A cosa serve la religione a un ragazzo

Nicola e Charlie, un pescatore maltese che la domenica mattina ama andare a pescare sull'Isola di Fort Manoel
Nicola e Charlie, un pescatore maltese che la domenica mattina ama andare a pescare sull’Isola di Fort Manoel

Questa lettera è di Nicola Riccardi, 25 anni, che ringrazio

“Le scrivo da un piccolo paese della Basilicata, ma potrei scriverle anche da una grande città della Lombardia senza che ciò cambi molto, perché volevo provare a raccontarle le ragioni che a mio avviso hanno creato una frattura non facilmente rimarginabile tra la gioventù di oggi e la Chiesa di sempre. Ho 25 anni e studio Antropologia e Storia del Mondo Contemporaneo all’Università di Modena. Sto scrivendo una tesi di laurea sulla storia del paese in cui sono cresciuto e che ho dovuto, a malincuore, abbandonare”.

“Una tesi che racconta di come un gruppo di giovani abbandonati alla loro solitudine abbia trovato un modo per farsi compagnia attraverso lo Ndruzzfestival, un festival culturale e laico diventato pian piano un piccolo progetto di sviluppo locale. Il mio è uno di quei tanti paesi del Sud in cui la Chiesa ha sempre avuto un ruolo centrale nella vita del paese ma che oggi si trova a fare i conti con una crisi di consensi: c’è una nuova generazione che non ha saputo convincere. Dopo Buchenwald, Auschwitz, la guerra in Vietnam, la guerra civile in Ruanda, le stragi nel Mediterraneo, Hiroshima, le armi chimiche in Etiopia siamo ancora qui a parlare di Dio?”.

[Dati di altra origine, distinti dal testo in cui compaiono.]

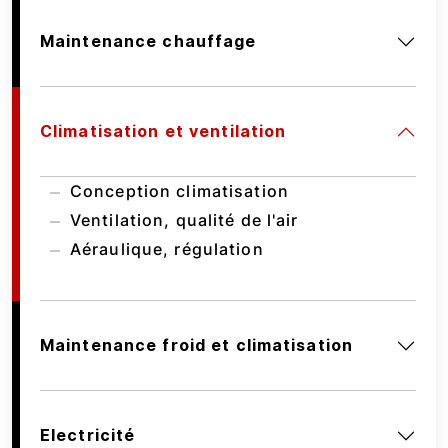
Maintenance chauffage
Climatisation et ventilation
Conception climatisation
Ventilation, qualité de l'air
Aéraulique, régulation
Maintenance froid et climatisation
Electricité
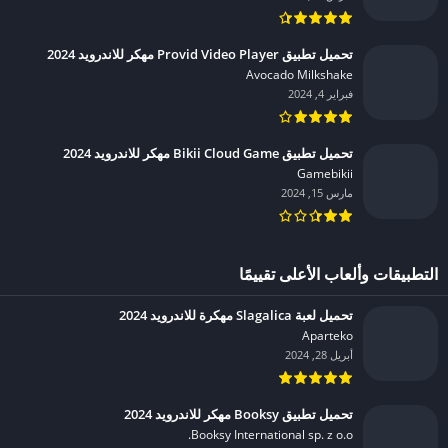
تحميل تطبيق Provid Video Player مهكر للاندرويد 2024
Avocado Milkshake‏
فبراير 4, 2024
تحميل تطبيق Bikii Cloud Game مهكر للاندرويد 2024
Gamebikii‏
مارس 15, 2024
التطبيقات وألعاب الأعلى تقييمًا
تحميل لعبة Slagalica مهكرة للاندرويد 2024
Aparteko‏
أبريل 28, 2024
تحميل تطبيق Booksy مهكر للاندرويد 2024
Booksy International sp. z o.o.‏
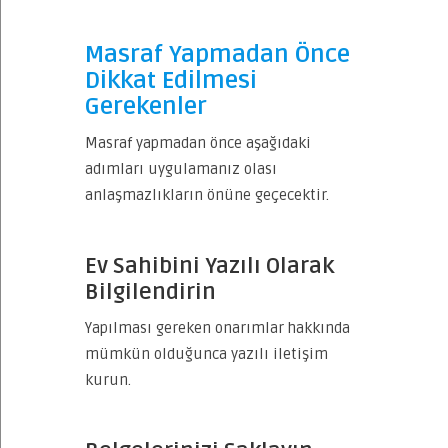
Masraf Yapmadan Önce
Dikkat Edilmesi
Gerekenler
Masraf yapmadan önce aşağıdaki
adımları uygulamanız olası
anlaşmazlıkların önüne geçecektir.
Ev Sahibini Yazılı Olarak
Bilgilendirin
Yapılması gereken onarımlar hakkında
mümkün olduğunca yazılı iletişim
kurun.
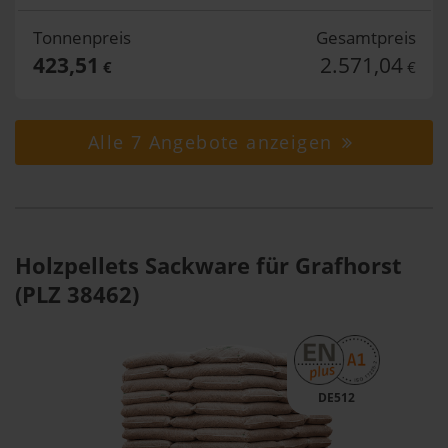
Tonnenpreis
Gesamtpreis
423,51
2.571,04
€
€
Alle 7 Angebote anzeigen
Holzpellets Sackware für Grafhorst
(PLZ 38462)
DE512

“Dio, se permettete, è ormai un’idea obsoleta. Uno studente fuorisede ha troppo a cui pensare: gli esami, il colloquio, il tirocinio, l’affitto. Troppo per cui lottare per preoccuparsi di Dio. Perché se una cosa l’abbiamo imparata è che siamo soli e che tutto ciò che sarà di noi domani dipenderà da ciò che faremo oggi.  Le vere chiese sono negli angoli dove crescono i sogni, nelle piccole realtà in cui le persone si incontrano quotidianamente per costruire progetti di sviluppo locale”.

“Vorremmo una Bibbia raccontata nelle piazze, nei bar, tra i banchi di scuola, tra le tavole imbandite. Bisognerebbe discutere di Esaù e Giacobbe e poi di Paolo e Francesca e poi ancora di Moby Dick e Jon Snow. Senza piedistalli, senza altari, senza verità, senza bugie. Che la Chiesa smetta di avere paura del confronto. Perché la si possa ascoltare deve venire dove siamo noi. Siamo uomini e niente più. Sappiamo elevarci se costruiamo significati tra le parole e impariamo a capire le differenze e i bisogni degli altri, a porvi rimedio”.

“Cattolici, Islamici, Buddisti, Animisti sono solo prospettive. A noi non importa di schierarci perché nel grande gioco della vita astenersi è una possibilità. Le cerimonie, i convenevoli, le processioni ve le lasciamo volentieri. Li lasciamo a chi crede ancora che servano a racimolare qualche consenso. Il mondo è cambiato e non pare aver bisogno del vostro Dio. Ha bisogno di entusiasmo, grinta e curiosità. Non siamo migliori di voi, siamo solo più preoccupati. Dal vangelo secondo la nuova tormentata gioventù. Amen”.